For finance, I will be shocked if Julia isn't a household name 2-3 yrs from now. It's what the financial world has been waiting for.

Python won't be killed for a while. It's just too ubiquitous. But it poses no major threat to any major firm who needs decent performance, and there will be more and more turmoil in python chore community as time goes on. I think it will get much worse, not better.

1 comments

Julias big draw is performance, in my eyes. Ease of use is good too, Python syntax + types + macros is great, but the speed is absolutely killer once you get it tuned up.

Yes I’ve heard that but the counter-argument is just use Numba and leverage your existing Python/NumPy code onto GPU. Everyone always forgets that the Python community is very comfortable with offloading heavy lifting to other languages.

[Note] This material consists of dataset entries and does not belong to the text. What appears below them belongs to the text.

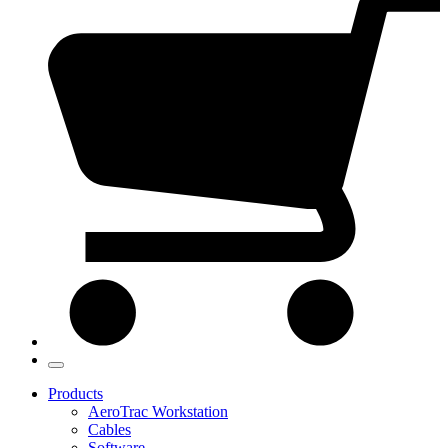
Products
AeroTrac Workstation
Cables
Software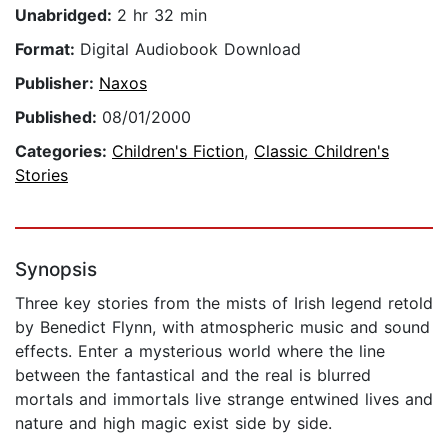
Unabridged:
2 hr 32 min
Format:
Digital Audiobook Download
Publisher:
Naxos
Published:
08/01/2000
Categories:
Children's Fiction
,
Classic Children's
Stories
Synopsis
Three key stories from the mists of Irish legend retold
by Benedict Flynn, with atmospheric music and sound
effects. Enter a mysterious world where the line
between the fantastical and the real is blurred
mortals and immortals live strange entwined lives and
nature and high magic exist side by side.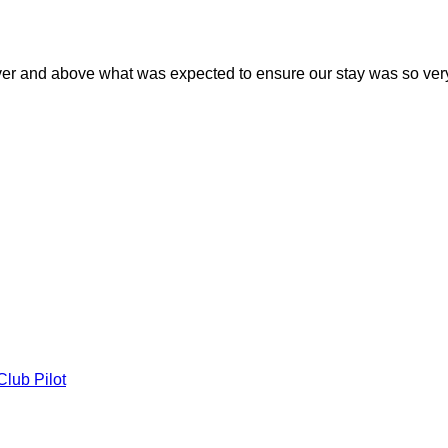
er and above what was expected to ensure our stay was so very r
lub Pilot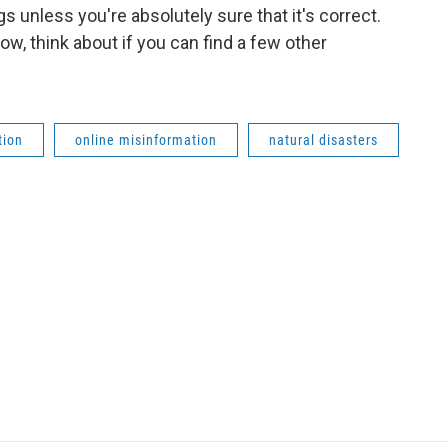
gs unless you're absolutely sure that it's correct.
w, think about if you can find a few other
tion
online misinformation
natural disasters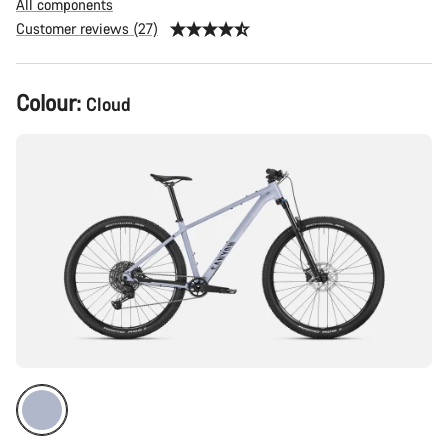
All components
Customer reviews (27)
Product
Colour:
Cloud
Configuration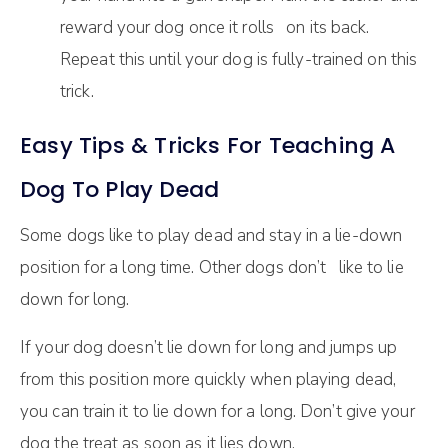
reward your dog once it rolls on its back.
Repeat this until your dog is fully-trained on this
trick.
Easy Tips & Tricks For Teaching A
Dog To Play Dead
Some dogs like to play dead and stay in a lie-down
position for a long time. Other dogs don’t like to lie
down for long.
If your dog doesn’t lie down for long and jumps up
from this position more quickly when playing dead,
you can train it to lie down for a long. Don’t give your
dog the treat as soon as it lies down.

Those people generally aren't of the same caliber as Matlab programmers.

I'm talking about professional-grade numerical work. People use matlab or R for this currently. Mathematica too.

These people, who are very talented mathematical minds but maybe not necessarily the most talented programmers, are going to eventually find Julia to be more convenient and more attentive to their needs doing numerical work than Python+PyJunk libraries.

Python sucks. Plain and simple. No types, no macros, it's slow, it can be a pain to get gpu support up and running, the main guy just up and left (?!?!?), and the primary survival trait of the community at large is figuring out how to write python and make something other than python do the work.

It would be like buying a car and the dealer hands you a complimentary bus pass and says "try and keep her off the road if you can help it."

So yeah. I don't consider it a major threat to the ecosystem.